WebAssembly (Wasm) provides robust security guarantees by design, particularly through its enforcement of Control-Flow Integrity (CFI). This article explains how Wasm prevents unauthorized code execution and invalid memory jumps by utilizing a structured control flow, typed function calls, a segregated call stack, and strict validation. These mechanisms collectively ensure that an attacker cannot redirect execution to arbitrary or malicious memory addresses.

Structured Control Flow

In traditional assembly languages (like x86 or ARM), control flow is managed using arbitrary jumps (jmp) to direct memory addresses. This flexibility makes software vulnerable to exploits like Return-Oriented Programming (ROP), where attackers hijack the control flow by jumping to malicious “gadgets” in memory.

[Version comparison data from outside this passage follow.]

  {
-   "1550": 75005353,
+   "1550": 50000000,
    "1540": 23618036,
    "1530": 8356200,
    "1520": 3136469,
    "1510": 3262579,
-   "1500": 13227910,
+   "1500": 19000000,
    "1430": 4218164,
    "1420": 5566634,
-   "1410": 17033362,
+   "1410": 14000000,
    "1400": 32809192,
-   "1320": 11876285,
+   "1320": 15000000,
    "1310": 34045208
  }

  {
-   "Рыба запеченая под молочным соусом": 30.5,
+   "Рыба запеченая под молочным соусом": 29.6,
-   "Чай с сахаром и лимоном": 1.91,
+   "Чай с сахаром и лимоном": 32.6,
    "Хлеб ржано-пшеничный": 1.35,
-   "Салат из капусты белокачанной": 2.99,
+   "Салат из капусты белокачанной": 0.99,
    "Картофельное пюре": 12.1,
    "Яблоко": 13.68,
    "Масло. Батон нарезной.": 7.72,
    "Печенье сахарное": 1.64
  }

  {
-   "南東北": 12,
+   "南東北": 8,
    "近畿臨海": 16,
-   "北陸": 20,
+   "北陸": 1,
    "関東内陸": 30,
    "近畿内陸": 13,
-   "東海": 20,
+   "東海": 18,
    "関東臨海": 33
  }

WebAssembly eliminates arbitrary jumps by enforcing structured control flow. Instead of raw jump instructions, Wasm uses structured constructs such as block, loop, and if. * Branch targets are static: Branch instructions (br, br_if, br_table) can only target the boundaries of these pre-defined control blocks. * No arbitrary destinations: It is physically impossible to jump into the middle of a function or instruction sequence. The execution path must conform strictly to the nested structure of the code.

The Protected Call Stack

In languages like C or C++, the execution call stack (containing return addresses) and local variables share the same memory space. A buffer overflow vulnerability can allow an attacker to overwrite a function’s return address, redirecting execution to malicious code when the function returns.

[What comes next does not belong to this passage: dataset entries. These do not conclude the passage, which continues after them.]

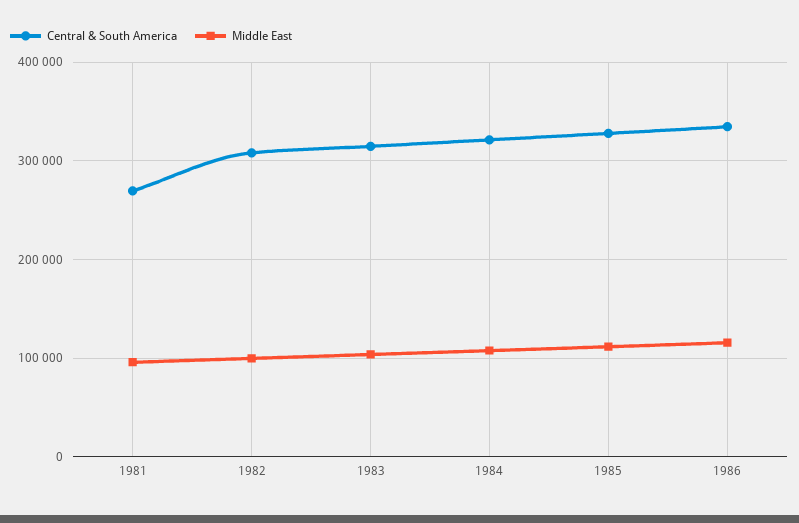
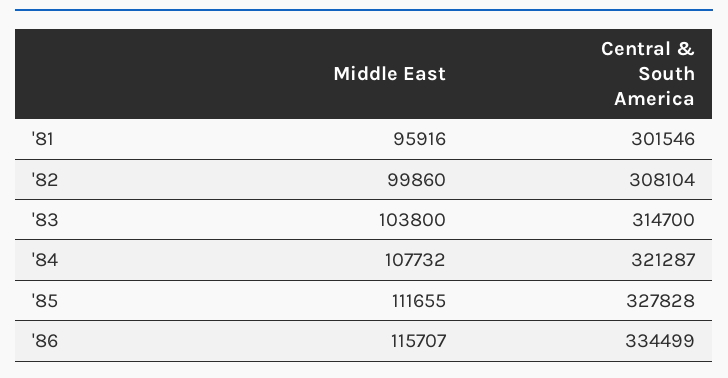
  {
    "Central & South America": {
-     "1981": 270000,
+     "1981": 301546,
      "1982": 308104,
      "1983": 314700,
      "1984": 321287,
      "1985": 327828,
      "1986": 334499
    },
    "Middle East": {
      "1981": 95916,
      "1982": 99860,
      "1983": 103800,
      "1984": 107732,
      "1985": 111655,
      "1986": 115707
    }
  }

Wasm prevents this vulnerability by separating the execution stack from the linear memory: * Inaccessible Call Stack: The Wasm call stack, which manages function calls and holds return addresses, is managed entirely by the runtime environment (the browser or Wasm engine). It is completely inaccessible to the running Wasm program. * Safe Linear Memory: The Wasm program can only read and write to its designated “linear memory.” Because return addresses do not reside in linear memory, a buffer overflow in user data cannot overwrite a return address or alter the program’s execution flow.

Type-Safe Indirect Calls via Tables

When programs require dynamic execution paths—such as implementing virtual functions, function pointers, or callbacks—they use indirect function calls. In native environments, this involves jumping to a memory address stored in a pointer, which an attacker could overwrite.

Wasm secures indirect calls using tables and runtime type checks: 1. Indirect Call Tables (call_indirect): Instead of using raw memory addresses, Wasm references functions via an index in a restricted “Table.” The runtime maps these indices to actual function pointers. 2. Bounds Checking: Before performing an indirect call, the Wasm runtime checks the index. If the index is out of the table’s bounds, execution halts immediately. 3. Signature Verification: Every indirect call instruction specifies an expected function signature (return type and parameter types). At runtime, the engine verifies that the signature of the target function in the table matches the expected signature. If there is a mismatch, the program traps (halts execution), preventing type-confusion attacks.

Static Validation

Before a Wasm module is compiled or executed, the runtime performs a mandatory static validation phase. This validation ensures that: * All control flow structures are correctly nested. * All branch targets refer to valid, existing blocks. * Stack types are consistent across all paths of execution.

Any binary that attempts to perform invalid jumps or bypass these safety rules is rejected immediately before a single line of code is run.